--- Extracted information Enclosed Below ---

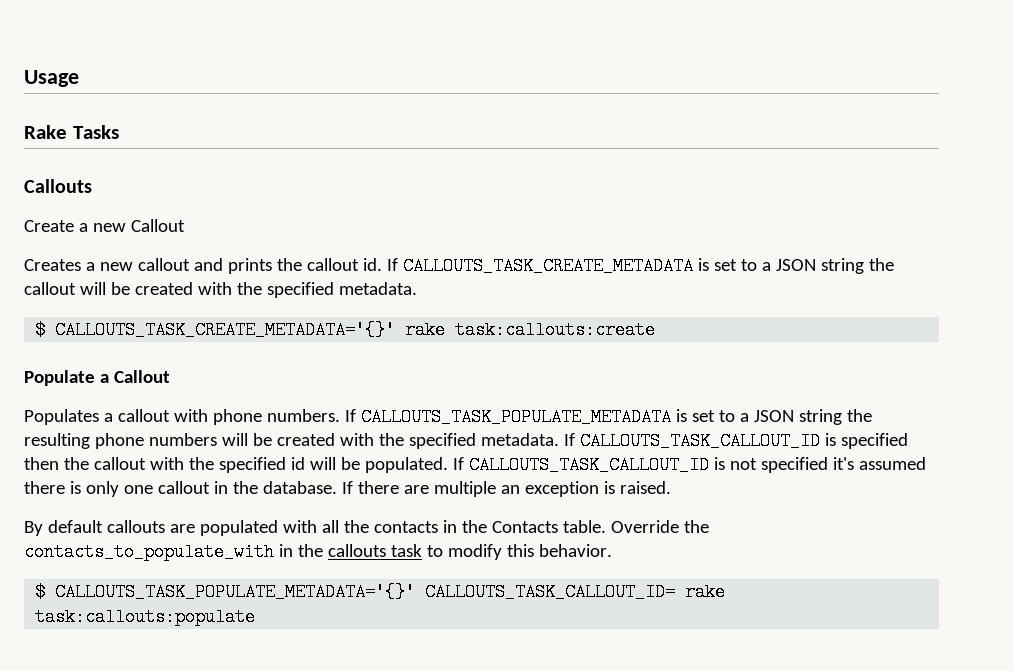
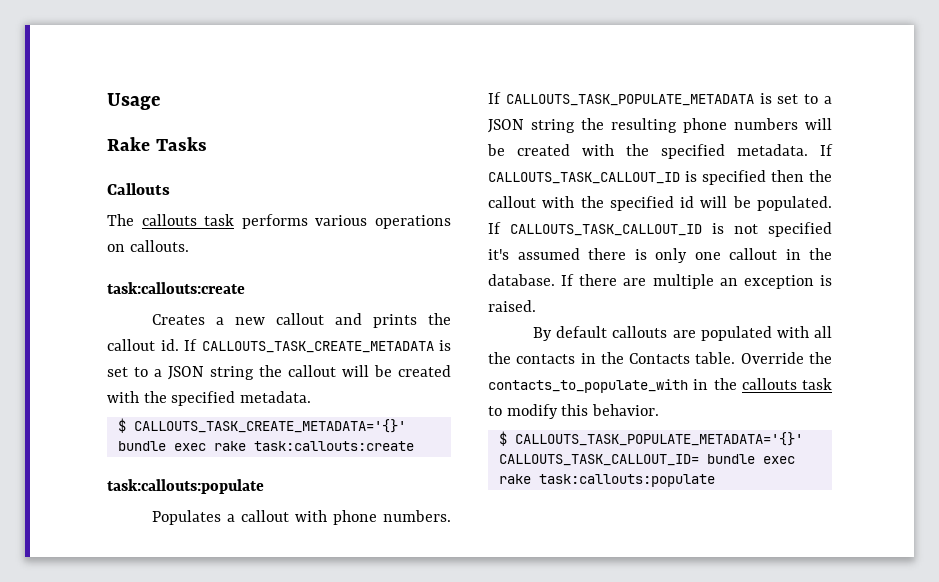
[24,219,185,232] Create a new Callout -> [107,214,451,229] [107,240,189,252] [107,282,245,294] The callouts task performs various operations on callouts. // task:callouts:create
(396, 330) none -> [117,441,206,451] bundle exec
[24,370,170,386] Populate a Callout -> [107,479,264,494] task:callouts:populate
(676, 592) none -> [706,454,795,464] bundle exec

--- End of Enclosed Extracted information ---
--- Extracted information Enclosed Below ---

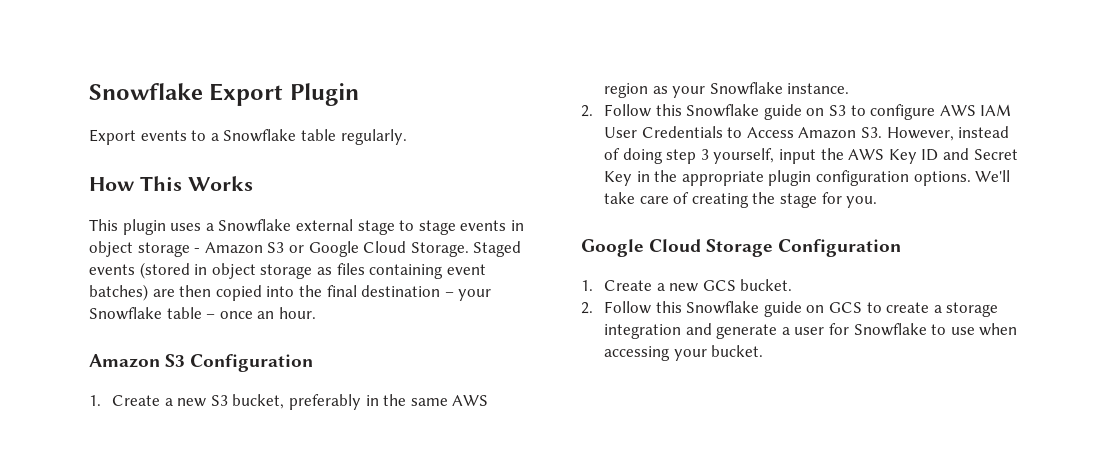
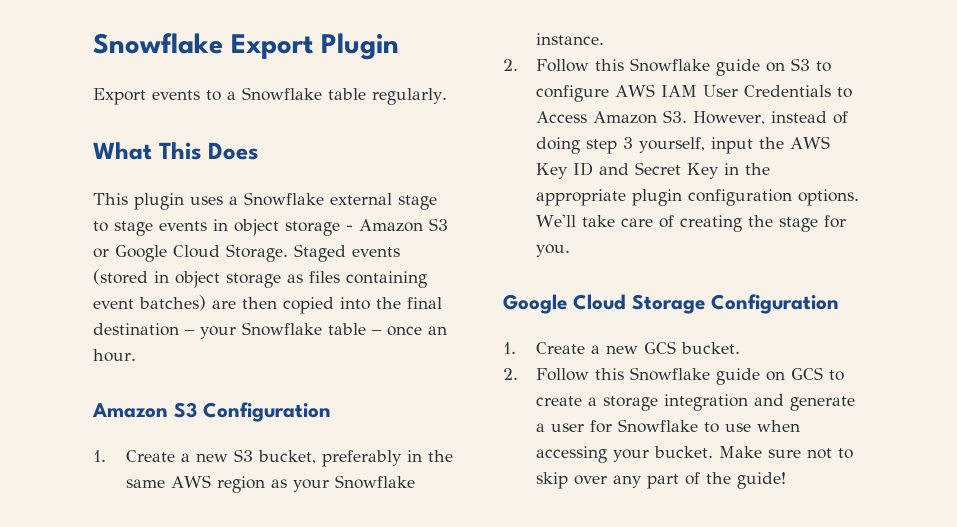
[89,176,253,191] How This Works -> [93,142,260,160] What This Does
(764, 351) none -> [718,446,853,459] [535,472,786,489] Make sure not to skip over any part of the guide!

--- End of Enclosed Extracted information ---
--- Extracted information Enclosed Below ---

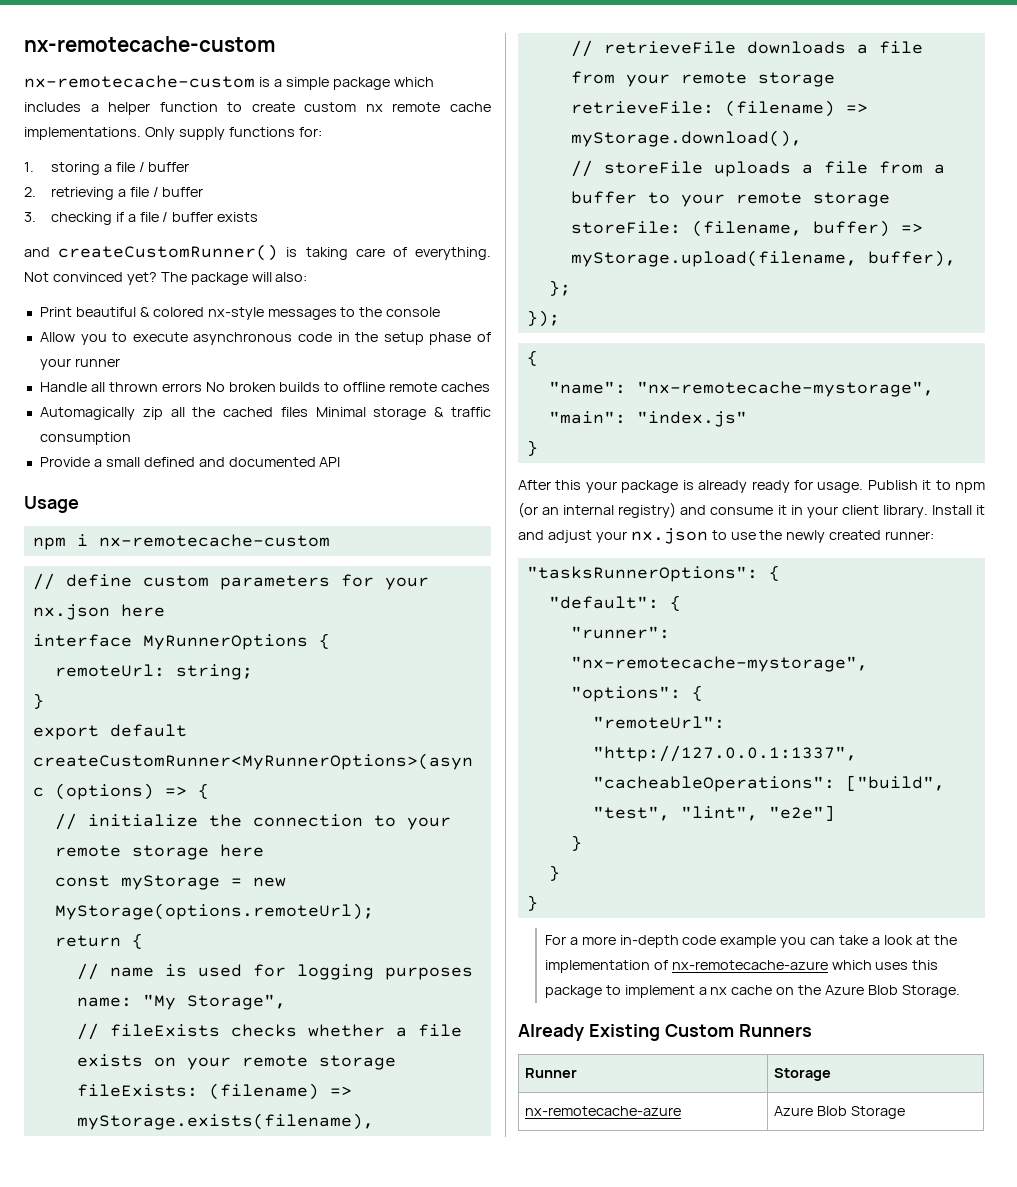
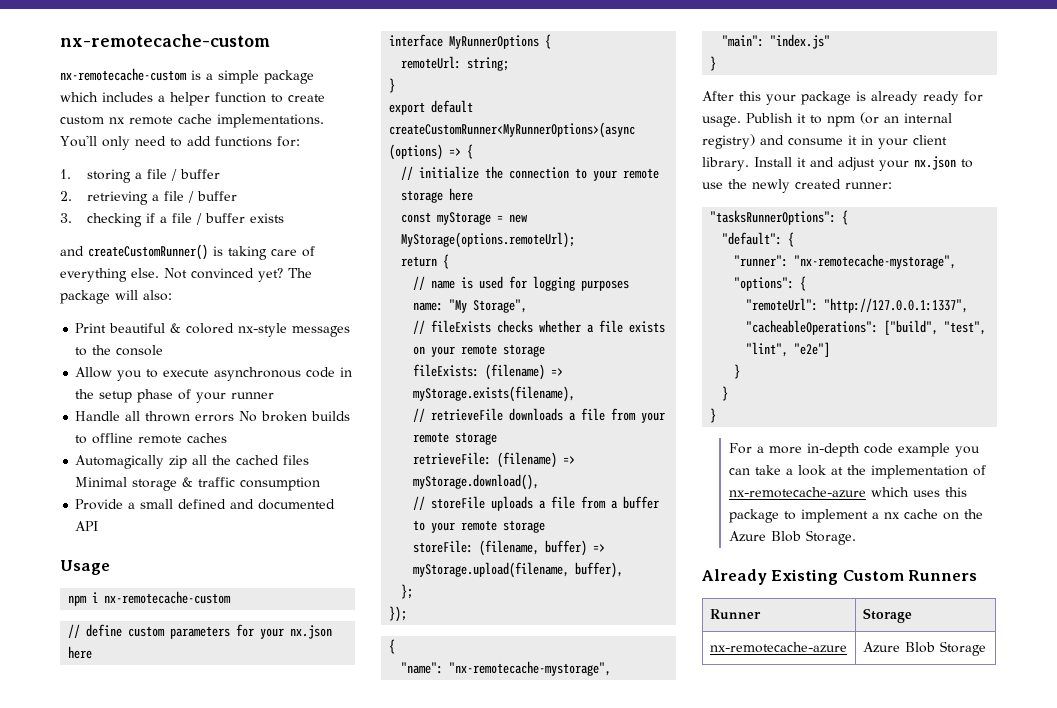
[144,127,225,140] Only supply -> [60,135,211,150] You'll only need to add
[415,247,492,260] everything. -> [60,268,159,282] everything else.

--- End of Enclosed Extracted information ---

Exercise: Using the listing above, copy exactly the line that contains "[24,219,185,232] Create a", the line that contains "(676, 592) none", and each line that falls between them.

Result for this task:
[24,219,185,232] Create a new Callout -> [107,214,451,229] [107,240,189,252] [107,282,245,294] The callouts task performs various operations on callouts. // task:callouts:create
(396, 330) none -> [117,441,206,451] bundle exec
[24,370,170,386] Populate a Callout -> [107,479,264,494] task:callouts:populate
(676, 592) none -> [706,454,795,464] bundle exec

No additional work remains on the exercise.